» **TASK DETAILS**
Give the entries below again exactly. Their pictures are not needed.

» **INPUT**
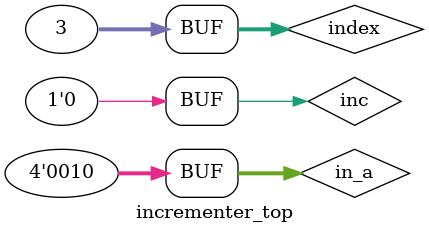
<source format=v>
`timescale 1ns/1ns          // set a realistic time scale for the simulation

module incrementer_top();

reg [3:0]in_a;              // the a input to the circuit
reg inc;                    // the inc input to the circuit
wire [3:0] sum;             // the y output
wire cry;                   // the cry output

integer index;              // index into the input/output arrays

initial    // all initial blocks run at start up...
begin
   inc = 1'b1;                                      // set the INC bit so it counts
   for ( index = 0 ; index < 16 ; index = index+1 ) // walk through the values
   begin
      in_a = index[3:0];            // the value to increment

      #10;                                // wait for propagation
      $display("a: ", in_a, " | inc: ", inc, " | sum: ", sum, " | cry: ", cry);
   end

   inc = 1'b0;     // make sure it doesn't count...
   for ( index = 0 ; index < 3 ; index = index+1 ) // walk through the values
   begin
      in_a = index[3:0];            // the value to increment

      #10;                                // wait for propagation
      $display("a: ", in_a, " | inc: ", inc, " | sum: ", sum, " | cry: ", cry);
   end

end

// this instantiates your design
incrementer incrementer(.a(in_a),.inc(inc),.y(sum),.cry(cry)); 

endmodule

</source>
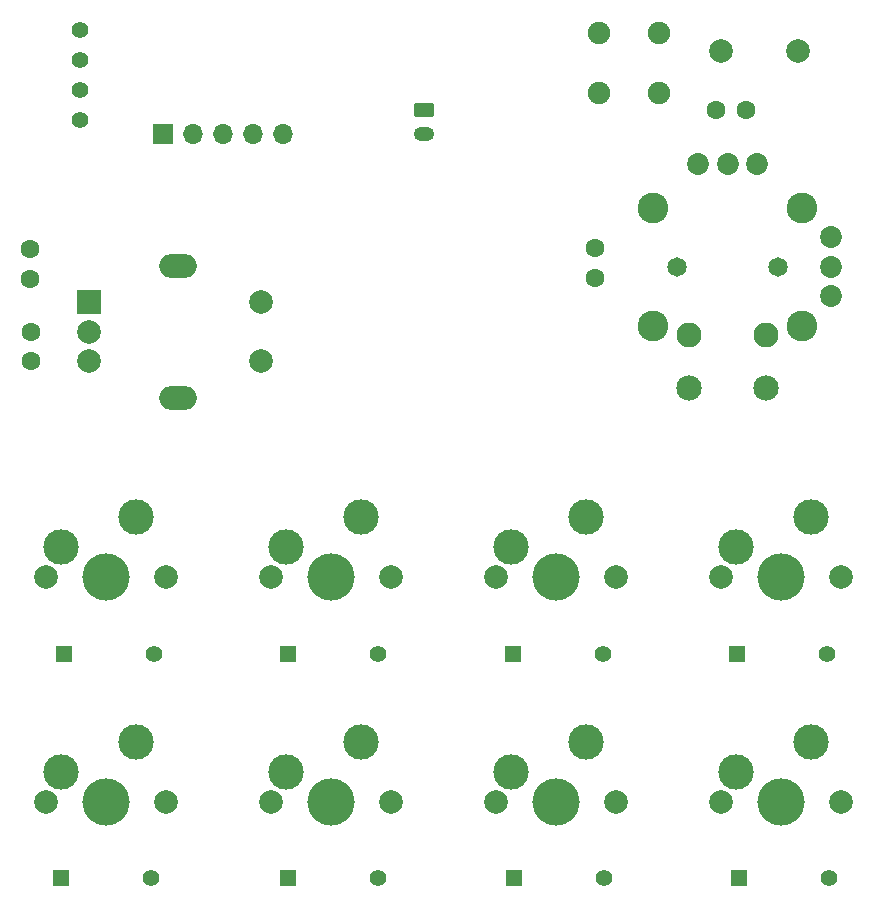
<source format=gbr>
G04 #@! TF.GenerationSoftware,KiCad,Pcbnew,9.0.3*
G04 #@! TF.CreationDate,2025-07-19T22:29:45+09:00*
G04 #@! TF.ProjectId,kleinpad,6b6c6569-6e70-4616-942e-6b696361645f,1.0*
G04 #@! TF.SameCoordinates,Original*
G04 #@! TF.FileFunction,Soldermask,Top*
G04 #@! TF.FilePolarity,Negative*
%FSLAX46Y46*%
G04 Gerber Fmt 4.6, Leading zero omitted, Abs format (unit mm)*
G04 Created by KiCad (PCBNEW 9.0.3) date 2025-07-19 22:29:45*
%MOMM*%
%LPD*%
G01*
G04 APERTURE LIST*
G04 Aperture macros list*
%AMRoundRect*
0 Rectangle with rounded corners*
0 $1 Rounding radius*
0 $2 $3 $4 $5 $6 $7 $8 $9 X,Y pos of 4 corners*
0 Add a 4 corners polygon primitive as box body*
4,1,4,$2,$3,$4,$5,$6,$7,$8,$9,$2,$3,0*
0 Add four circle primitives for the rounded corners*
1,1,$1+$1,$2,$3*
1,1,$1+$1,$4,$5*
1,1,$1+$1,$6,$7*
1,1,$1+$1,$8,$9*
0 Add four rect primitives between the rounded corners*
20,1,$1+$1,$2,$3,$4,$5,0*
20,1,$1+$1,$4,$5,$6,$7,0*
20,1,$1+$1,$6,$7,$8,$9,0*
20,1,$1+$1,$8,$9,$2,$3,0*%
G04 Aperture macros list end*
%ADD10C,1.600000*%
%ADD11R,1.397000X1.397000*%
%ADD12C,1.397000*%
%ADD13C,2.000000*%
%ADD14C,3.000000*%
%ADD15C,4.000000*%
%ADD16C,1.905000*%
%ADD17C,1.650000*%
%ADD18C,2.104000*%
%ADD19C,2.154000*%
%ADD20C,2.604000*%
%ADD21C,1.854000*%
%ADD22O,3.200000X2.000000*%
%ADD23R,2.000000X2.000000*%
%ADD24R,1.700000X1.700000*%
%ADD25O,1.700000X1.700000*%
%ADD26RoundRect,0.250000X-0.625000X0.350000X-0.625000X-0.350000X0.625000X-0.350000X0.625000X0.350000X0*%
%ADD27O,1.750000X1.200000*%
G04 APERTURE END LIST*
D10*
X153625625Y-82125500D03*
X153625625Y-84625500D03*
X105775625Y-84725500D03*
X105775625Y-82225500D03*
D11*
X165612500Y-116475500D03*
D12*
X173232500Y-116475500D03*
D13*
X145221250Y-109946750D03*
D14*
X146491250Y-107406750D03*
D15*
X150301250Y-109946750D03*
D14*
X152841250Y-104866750D03*
D13*
X155381250Y-109946750D03*
D10*
X166375625Y-70475500D03*
X163875625Y-70475500D03*
D16*
X159025625Y-63935500D03*
X159025625Y-69015500D03*
X153945625Y-69015500D03*
X153945625Y-63935500D03*
D17*
X160525625Y-83705500D03*
X169125625Y-83705500D03*
D18*
X161575625Y-89455500D03*
D19*
X161575625Y-93955500D03*
D18*
X168075625Y-89455500D03*
D19*
X168075625Y-93955500D03*
D20*
X158500625Y-78705500D03*
X171150625Y-78705500D03*
X171150625Y-88705500D03*
X158500625Y-88705500D03*
D21*
X173555625Y-86205500D03*
X173555625Y-83705500D03*
X173555625Y-81205500D03*
X167325625Y-74975500D03*
X164825625Y-74975500D03*
X162325625Y-74975500D03*
D12*
X110025625Y-63665500D03*
X110025625Y-66205500D03*
X110025625Y-68745500D03*
X110025625Y-71285500D03*
D13*
X164271250Y-109946750D03*
D14*
X165541250Y-107406750D03*
D15*
X169351250Y-109946750D03*
D14*
X171891250Y-104866750D03*
D13*
X174431250Y-109946750D03*
D11*
X146715625Y-135475500D03*
D12*
X154335625Y-135475500D03*
D22*
X118275625Y-83625500D03*
X118275625Y-94825500D03*
D23*
X110775625Y-86725500D03*
D13*
X110775625Y-91725500D03*
X110775625Y-89225500D03*
X125275625Y-91725500D03*
X125275625Y-86725500D03*
D11*
X108612500Y-116475500D03*
D12*
X116232500Y-116475500D03*
D13*
X145221250Y-128996750D03*
D14*
X146491250Y-126456750D03*
D15*
X150301250Y-128996750D03*
D14*
X152841250Y-123916750D03*
D13*
X155381250Y-128996750D03*
D11*
X108387500Y-135475500D03*
D12*
X116007500Y-135475500D03*
D13*
X107121250Y-128996750D03*
D14*
X108391250Y-126456750D03*
D15*
X112201250Y-128996750D03*
D14*
X114741250Y-123916750D03*
D13*
X117281250Y-128996750D03*
D11*
X127612500Y-116475500D03*
D12*
X135232500Y-116475500D03*
D13*
X164275625Y-65475500D03*
X170775625Y-65475500D03*
X164271250Y-128996750D03*
D14*
X165541250Y-126456750D03*
D15*
X169351250Y-128996750D03*
D14*
X171891250Y-123916750D03*
D13*
X174431250Y-128996750D03*
X126171250Y-128996750D03*
D14*
X127441250Y-126456750D03*
D15*
X131251250Y-128996750D03*
D14*
X133791250Y-123916750D03*
D13*
X136331250Y-128996750D03*
D11*
X146612500Y-116475500D03*
D12*
X154232500Y-116475500D03*
D24*
X116985625Y-72475500D03*
D25*
X119525625Y-72475500D03*
X122065625Y-72475500D03*
X124605625Y-72475500D03*
X127145625Y-72475500D03*
D11*
X165815625Y-135475500D03*
D12*
X173435625Y-135475500D03*
D13*
X107121250Y-109946750D03*
D14*
X108391250Y-107406750D03*
D15*
X112201250Y-109946750D03*
D14*
X114741250Y-104866750D03*
D13*
X117281250Y-109946750D03*
X126171250Y-109946750D03*
D14*
X127441250Y-107406750D03*
D15*
X131251250Y-109946750D03*
D14*
X133791250Y-104866750D03*
D13*
X136331250Y-109946750D03*
D10*
X105825625Y-91725500D03*
X105825625Y-89225500D03*
D11*
X127612500Y-135475500D03*
D12*
X135232500Y-135475500D03*
D26*
X139075625Y-70475500D03*
D27*
X139075625Y-72475500D03*
M02*

</source>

» **ANSWER TO THIS EXERCISE**
<source format=v>
`timescale 1ns/1ns          // set a realistic time scale for the simulation

module incrementer_top();

reg [3:0]in_a;              // the a input to the circuit
reg inc;                    // the inc input to the circuit
wire [3:0] sum;             // the y output
wire cry;                   // the cry output

integer index;              // index into the input/output arrays

initial    // all initial blocks run at start up...
begin
   inc = 1'b1;                                      // set the INC bit so it counts
   for ( index = 0 ; index < 16 ; index = index+1 ) // walk through the values
   begin
      in_a = index[3:0];            // the value to increment

      #10;                                // wait for propagation
      $display("a: ", in_a, " | inc: ", inc, " | sum: ", sum, " | cry: ", cry);
   end

   inc = 1'b0;     // make sure it doesn't count...
   for ( index = 0 ; index < 3 ; index = index+1 ) // walk through the values
   begin
      in_a = index[3:0];            // the value to increment

      #10;                                // wait for propagation
      $display("a: ", in_a, " | inc: ", inc, " | sum: ", sum, " | cry: ", cry);
   end

end

// this instantiates your design
incrementer incrementer(.a(in_a),.inc(inc),.y(sum),.cry(cry)); 

endmodule

</source>
<source format=gbr>
G04 #@! TF.GenerationSoftware,KiCad,Pcbnew,9.0.3*
G04 #@! TF.CreationDate,2025-07-19T22:29:45+09:00*
G04 #@! TF.ProjectId,kleinpad,6b6c6569-6e70-4616-942e-6b696361645f,1.0*
G04 #@! TF.SameCoordinates,Original*
G04 #@! TF.FileFunction,Soldermask,Top*
G04 #@! TF.FilePolarity,Negative*
%FSLAX46Y46*%
G04 Gerber Fmt 4.6, Leading zero omitted, Abs format (unit mm)*
G04 Created by KiCad (PCBNEW 9.0.3) date 2025-07-19 22:29:45*
%MOMM*%
%LPD*%
G01*
G04 APERTURE LIST*
G04 Aperture macros list*
%AMRoundRect*
0 Rectangle with rounded corners*
0 $1 Rounding radius*
0 $2 $3 $4 $5 $6 $7 $8 $9 X,Y pos of 4 corners*
0 Add a 4 corners polygon primitive as box body*
4,1,4,$2,$3,$4,$5,$6,$7,$8,$9,$2,$3,0*
0 Add four circle primitives for the rounded corners*
1,1,$1+$1,$2,$3*
1,1,$1+$1,$4,$5*
1,1,$1+$1,$6,$7*
1,1,$1+$1,$8,$9*
0 Add four rect primitives between the rounded corners*
20,1,$1+$1,$2,$3,$4,$5,0*
20,1,$1+$1,$4,$5,$6,$7,0*
20,1,$1+$1,$6,$7,$8,$9,0*
20,1,$1+$1,$8,$9,$2,$3,0*%
G04 Aperture macros list end*
%ADD10C,1.600000*%
%ADD11R,1.397000X1.397000*%
%ADD12C,1.397000*%
%ADD13C,2.000000*%
%ADD14C,3.000000*%
%ADD15C,4.000000*%
%ADD16C,1.905000*%
%ADD17C,1.650000*%
%ADD18C,2.104000*%
%ADD19C,2.154000*%
%ADD20C,2.604000*%
%ADD21C,1.854000*%
%ADD22O,3.200000X2.000000*%
%ADD23R,2.000000X2.000000*%
%ADD24R,1.700000X1.700000*%
%ADD25O,1.700000X1.700000*%
%ADD26RoundRect,0.250000X-0.625000X0.350000X-0.625000X-0.350000X0.625000X-0.350000X0.625000X0.350000X0*%
%ADD27O,1.750000X1.200000*%
G04 APERTURE END LIST*
D10*
X153625625Y-82125500D03*
X153625625Y-84625500D03*
X105775625Y-84725500D03*
X105775625Y-82225500D03*
D11*
X165612500Y-116475500D03*
D12*
X173232500Y-116475500D03*
D13*
X145221250Y-109946750D03*
D14*
X146491250Y-107406750D03*
D15*
X150301250Y-109946750D03*
D14*
X152841250Y-104866750D03*
D13*
X155381250Y-109946750D03*
D10*
X166375625Y-70475500D03*
X163875625Y-70475500D03*
D16*
X159025625Y-63935500D03*
X159025625Y-69015500D03*
X153945625Y-69015500D03*
X153945625Y-63935500D03*
D17*
X160525625Y-83705500D03*
X169125625Y-83705500D03*
D18*
X161575625Y-89455500D03*
D19*
X161575625Y-93955500D03*
D18*
X168075625Y-89455500D03*
D19*
X168075625Y-93955500D03*
D20*
X158500625Y-78705500D03*
X171150625Y-78705500D03*
X171150625Y-88705500D03*
X158500625Y-88705500D03*
D21*
X173555625Y-86205500D03*
X173555625Y-83705500D03*
X173555625Y-81205500D03*
X167325625Y-74975500D03*
X164825625Y-74975500D03*
X162325625Y-74975500D03*
D12*
X110025625Y-63665500D03*
X110025625Y-66205500D03*
X110025625Y-68745500D03*
X110025625Y-71285500D03*
D13*
X164271250Y-109946750D03*
D14*
X165541250Y-107406750D03*
D15*
X169351250Y-109946750D03*
D14*
X171891250Y-104866750D03*
D13*
X174431250Y-109946750D03*
D11*
X146715625Y-135475500D03*
D12*
X154335625Y-135475500D03*
D22*
X118275625Y-83625500D03*
X118275625Y-94825500D03*
D23*
X110775625Y-86725500D03*
D13*
X110775625Y-91725500D03*
X110775625Y-89225500D03*
X125275625Y-91725500D03*
X125275625Y-86725500D03*
D11*
X108612500Y-116475500D03*
D12*
X116232500Y-116475500D03*
D13*
X145221250Y-128996750D03*
D14*
X146491250Y-126456750D03*
D15*
X150301250Y-128996750D03*
D14*
X152841250Y-123916750D03*
D13*
X155381250Y-128996750D03*
D11*
X108387500Y-135475500D03*
D12*
X116007500Y-135475500D03*
D13*
X107121250Y-128996750D03*
D14*
X108391250Y-126456750D03*
D15*
X112201250Y-128996750D03*
D14*
X114741250Y-123916750D03*
D13*
X117281250Y-128996750D03*
D11*
X127612500Y-116475500D03*
D12*
X135232500Y-116475500D03*
D13*
X164275625Y-65475500D03*
X170775625Y-65475500D03*
X164271250Y-128996750D03*
D14*
X165541250Y-126456750D03*
D15*
X169351250Y-128996750D03*
D14*
X171891250Y-123916750D03*
D13*
X174431250Y-128996750D03*
X126171250Y-128996750D03*
D14*
X127441250Y-126456750D03*
D15*
X131251250Y-128996750D03*
D14*
X133791250Y-123916750D03*
D13*
X136331250Y-128996750D03*
D11*
X146612500Y-116475500D03*
D12*
X154232500Y-116475500D03*
D24*
X116985625Y-72475500D03*
D25*
X119525625Y-72475500D03*
X122065625Y-72475500D03*
X124605625Y-72475500D03*
X127145625Y-72475500D03*
D11*
X165815625Y-135475500D03*
D12*
X173435625Y-135475500D03*
D13*
X107121250Y-109946750D03*
D14*
X108391250Y-107406750D03*
D15*
X112201250Y-109946750D03*
D14*
X114741250Y-104866750D03*
D13*
X117281250Y-109946750D03*
X126171250Y-109946750D03*
D14*
X127441250Y-107406750D03*
D15*
X131251250Y-109946750D03*
D14*
X133791250Y-104866750D03*
D13*
X136331250Y-109946750D03*
D10*
X105825625Y-91725500D03*
X105825625Y-89225500D03*
D11*
X127612500Y-135475500D03*
D12*
X135232500Y-135475500D03*
D26*
X139075625Y-70475500D03*
D27*
X139075625Y-72475500D03*
M02*

</source>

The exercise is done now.